» Task data
★ ★ ★ ★ ★

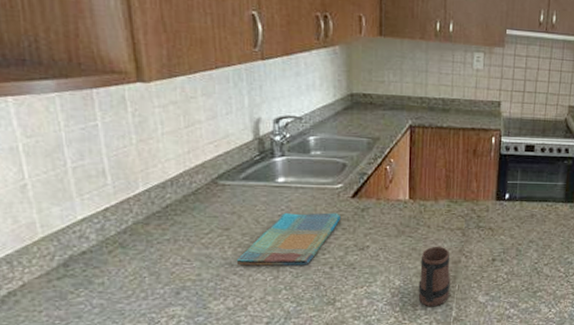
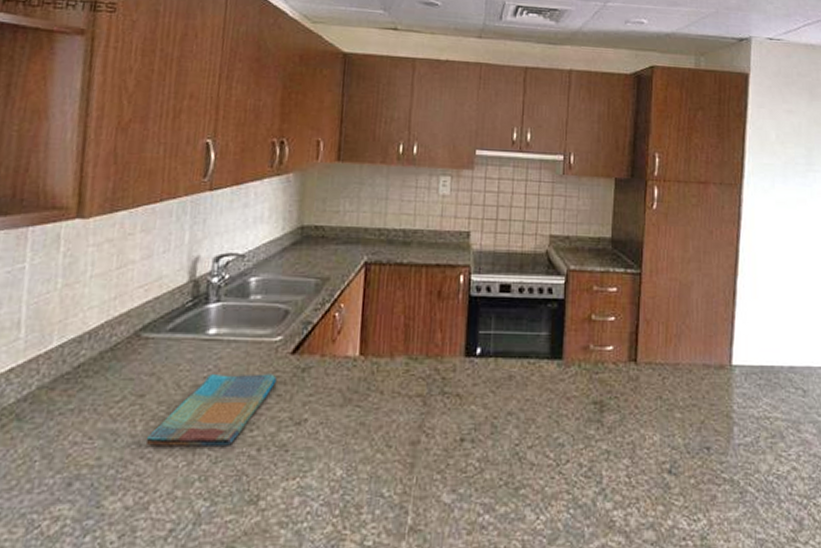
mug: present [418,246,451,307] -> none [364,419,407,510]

★ ★ ★ ★ ★

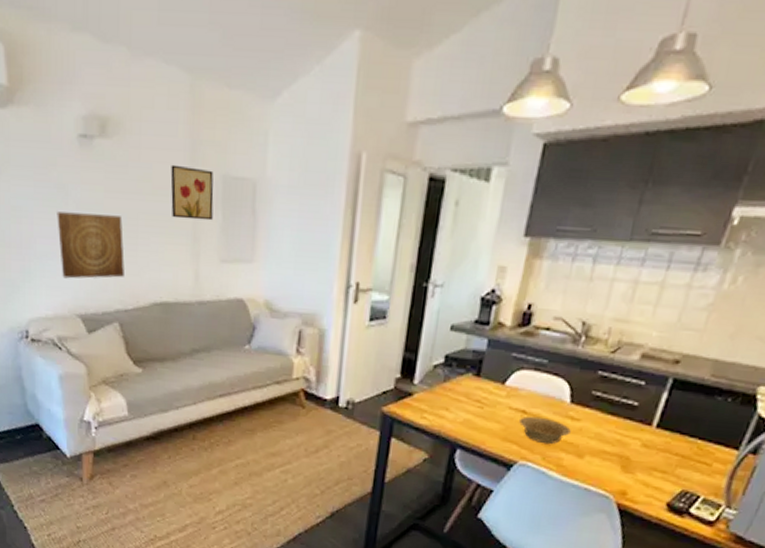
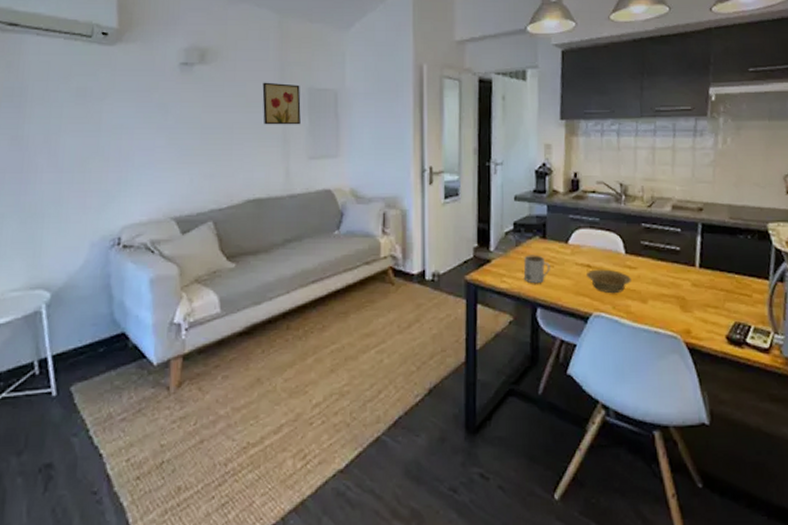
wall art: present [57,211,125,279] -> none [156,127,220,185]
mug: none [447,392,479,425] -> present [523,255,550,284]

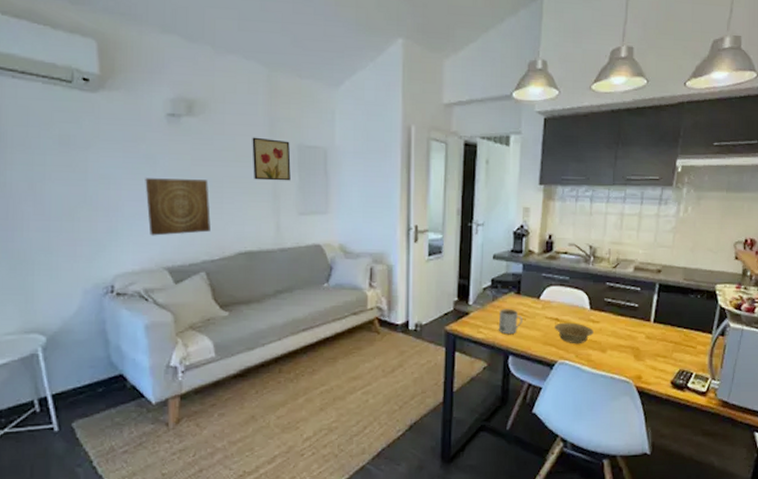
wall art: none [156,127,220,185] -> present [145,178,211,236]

★ ★ ★ ★ ★

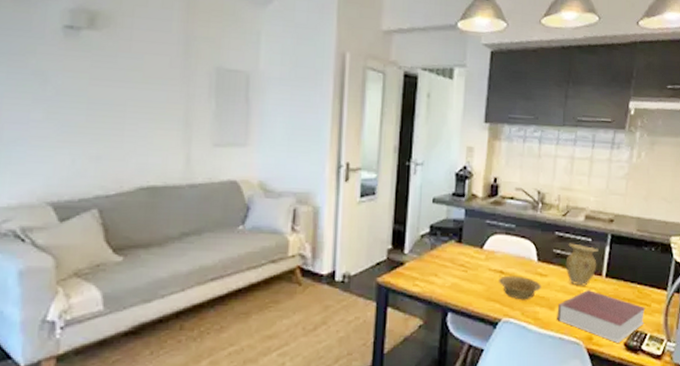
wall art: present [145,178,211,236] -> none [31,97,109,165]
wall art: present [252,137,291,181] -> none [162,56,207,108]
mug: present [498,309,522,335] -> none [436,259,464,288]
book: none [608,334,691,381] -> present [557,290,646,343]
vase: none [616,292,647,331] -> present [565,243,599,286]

★ ★ ★ ★ ★

» How to complete this task
Your answer should consist of all lines in the listing above that contain "wall".

» Result of this exercise
wall art: present [57,211,125,279] -> none [156,127,220,185]
wall art: none [156,127,220,185] -> present [145,178,211,236]
wall art: present [145,178,211,236] -> none [31,97,109,165]
wall art: present [252,137,291,181] -> none [162,56,207,108]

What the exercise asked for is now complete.